*Required work:* A complete, exact copy of the data is the required answer.

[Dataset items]
--

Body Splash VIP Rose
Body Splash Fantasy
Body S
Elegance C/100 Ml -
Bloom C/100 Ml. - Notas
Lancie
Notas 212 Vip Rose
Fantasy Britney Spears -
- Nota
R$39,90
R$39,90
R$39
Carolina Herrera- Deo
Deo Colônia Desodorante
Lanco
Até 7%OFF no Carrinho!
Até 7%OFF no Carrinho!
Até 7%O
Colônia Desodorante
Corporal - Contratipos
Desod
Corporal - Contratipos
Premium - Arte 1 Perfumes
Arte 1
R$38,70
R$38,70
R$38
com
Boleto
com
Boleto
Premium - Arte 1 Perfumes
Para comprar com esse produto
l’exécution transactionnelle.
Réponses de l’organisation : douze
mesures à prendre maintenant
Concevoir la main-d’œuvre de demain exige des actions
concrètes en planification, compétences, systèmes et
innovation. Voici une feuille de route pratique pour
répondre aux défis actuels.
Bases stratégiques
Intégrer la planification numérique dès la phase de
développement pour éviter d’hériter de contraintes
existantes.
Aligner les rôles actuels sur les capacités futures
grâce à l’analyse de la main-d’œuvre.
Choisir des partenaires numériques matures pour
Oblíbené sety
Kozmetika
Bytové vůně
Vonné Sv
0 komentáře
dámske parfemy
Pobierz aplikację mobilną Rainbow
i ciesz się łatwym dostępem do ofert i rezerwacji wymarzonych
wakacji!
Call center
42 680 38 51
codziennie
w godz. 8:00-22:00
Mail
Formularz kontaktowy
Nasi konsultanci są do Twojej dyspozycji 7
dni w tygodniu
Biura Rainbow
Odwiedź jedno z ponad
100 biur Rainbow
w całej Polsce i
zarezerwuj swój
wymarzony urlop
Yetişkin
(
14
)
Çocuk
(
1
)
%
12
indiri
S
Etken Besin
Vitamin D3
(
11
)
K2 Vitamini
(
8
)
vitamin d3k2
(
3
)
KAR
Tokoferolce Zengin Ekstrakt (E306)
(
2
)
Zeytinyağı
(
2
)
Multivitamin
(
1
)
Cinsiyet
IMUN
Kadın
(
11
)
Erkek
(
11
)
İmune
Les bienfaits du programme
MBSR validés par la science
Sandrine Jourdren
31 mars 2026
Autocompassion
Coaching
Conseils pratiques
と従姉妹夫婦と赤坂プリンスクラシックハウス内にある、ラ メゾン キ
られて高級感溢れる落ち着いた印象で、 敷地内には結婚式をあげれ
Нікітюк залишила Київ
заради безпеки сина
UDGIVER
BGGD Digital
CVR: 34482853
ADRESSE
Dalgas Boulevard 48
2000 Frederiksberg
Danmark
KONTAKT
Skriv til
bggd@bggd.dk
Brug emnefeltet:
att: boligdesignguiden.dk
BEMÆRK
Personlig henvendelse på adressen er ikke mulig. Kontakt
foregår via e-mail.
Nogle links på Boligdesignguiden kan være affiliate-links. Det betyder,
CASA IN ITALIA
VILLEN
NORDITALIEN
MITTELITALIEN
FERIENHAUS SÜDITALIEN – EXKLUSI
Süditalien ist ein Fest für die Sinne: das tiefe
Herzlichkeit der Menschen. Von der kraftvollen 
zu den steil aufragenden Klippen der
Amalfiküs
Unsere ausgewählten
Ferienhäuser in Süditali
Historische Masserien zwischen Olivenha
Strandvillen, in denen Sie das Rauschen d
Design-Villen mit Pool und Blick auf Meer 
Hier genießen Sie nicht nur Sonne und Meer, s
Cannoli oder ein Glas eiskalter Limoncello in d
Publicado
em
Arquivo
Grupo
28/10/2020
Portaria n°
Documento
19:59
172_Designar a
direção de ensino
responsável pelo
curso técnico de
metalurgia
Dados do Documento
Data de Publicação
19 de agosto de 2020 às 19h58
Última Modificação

--

*Your solution:*
Body Splash VIP Rose
Body Splash Fantasy
Body S
Elegance C/100 Ml -
Bloom C/100 Ml. - Notas
Lancie
Notas 212 Vip Rose
Fantasy Britney Spears -
- Nota
R$39,90
R$39,90
R$39
Carolina Herrera- Deo
Deo Colônia Desodorante
Lanco
Até 7%OFF no Carrinho!
Até 7%OFF no Carrinho!
Até 7%O
Colônia Desodorante
Corporal - Contratipos
Desod
Corporal - Contratipos
Premium - Arte 1 Perfumes
Arte 1
R$38,70
R$38,70
R$38
com
Boleto
com
Boleto
Premium - Arte 1 Perfumes
Para comprar com esse produto
l’exécution transactionnelle.
Réponses de l’organisation : douze
mesures à prendre maintenant
Concevoir la main-d’œuvre de demain exige des actions
concrètes en planification, compétences, systèmes et
innovation. Voici une feuille de route pratique pour
répondre aux défis actuels.
Bases stratégiques
Intégrer la planification numérique dès la phase de
développement pour éviter d’hériter de contraintes
existantes.
Aligner les rôles actuels sur les capacités futures
grâce à l’analyse de la main-d’œuvre.
Choisir des partenaires numériques matures pour
Oblíbené sety
Kozmetika
Bytové vůně
Vonné Sv
0 komentáře
dámske parfemy
Pobierz aplikację mobilną Rainbow
i ciesz się łatwym dostępem do ofert i rezerwacji wymarzonych
wakacji!
Call center
42 680 38 51
codziennie
w godz. 8:00-22:00
Mail
Formularz kontaktowy
Nasi konsultanci są do Twojej dyspozycji 7
dni w tygodniu
Biura Rainbow
Odwiedź jedno z ponad
100 biur Rainbow
w całej Polsce i
zarezerwuj swój
wymarzony urlop
Yetişkin
(
14
)
Çocuk
(
1
)
%
12
indiri
S
Etken Besin
Vitamin D3
(
11
)
K2 Vitamini
(
8
)
vitamin d3k2
(
3
)
KAR
Tokoferolce Zengin Ekstrakt (E306)
(
2
)
Zeytinyağı
(
2
)
Multivitamin
(
1
)
Cinsiyet
IMUN
Kadın
(
11
)
Erkek
(
11
)
İmune
Les bienfaits du programme
MBSR validés par la science
Sandrine Jourdren
31 mars 2026
Autocompassion
Coaching
Conseils pratiques
と従姉妹夫婦と赤坂プリンスクラシックハウス内にある、ラ メゾン キ
られて高級感溢れる落ち着いた印象で、 敷地内には結婚式をあげれ
Нікітюк залишила Київ
заради безпеки сина
UDGIVER
BGGD Digital
CVR: 34482853
ADRESSE
Dalgas Boulevard 48
2000 Frederiksberg
Danmark
KONTAKT
Skriv til
bggd@bggd.dk
Brug emnefeltet:
att: boligdesignguiden.dk
BEMÆRK
Personlig henvendelse på adressen er ikke mulig. Kontakt
foregår via e-mail.
Nogle links på Boligdesignguiden kan være affiliate-links. Det betyder,
CASA IN ITALIA
VILLEN
NORDITALIEN
MITTELITALIEN
FERIENHAUS SÜDITALIEN – EXKLUSI
Süditalien ist ein Fest für die Sinne: das tiefe
Herzlichkeit der Menschen. Von der kraftvollen 
zu den steil aufragenden Klippen der
Amalfiküs
Unsere ausgewählten
Ferienhäuser in Süditali
Historische Masserien zwischen Olivenha
Strandvillen, in denen Sie das Rauschen d
Design-Villen mit Pool und Blick auf Meer 
Hier genießen Sie nicht nur Sonne und Meer, s
Cannoli oder ein Glas eiskalter Limoncello in d
Publicado
em
Arquivo
Grupo
28/10/2020
Portaria n°
Documento
19:59
172_Designar a
direção de ensino
responsável pelo
curso técnico de
metalurgia
Dados do Documento
Data de Publicação
19 de agosto de 2020 às 19h58
Última Modificação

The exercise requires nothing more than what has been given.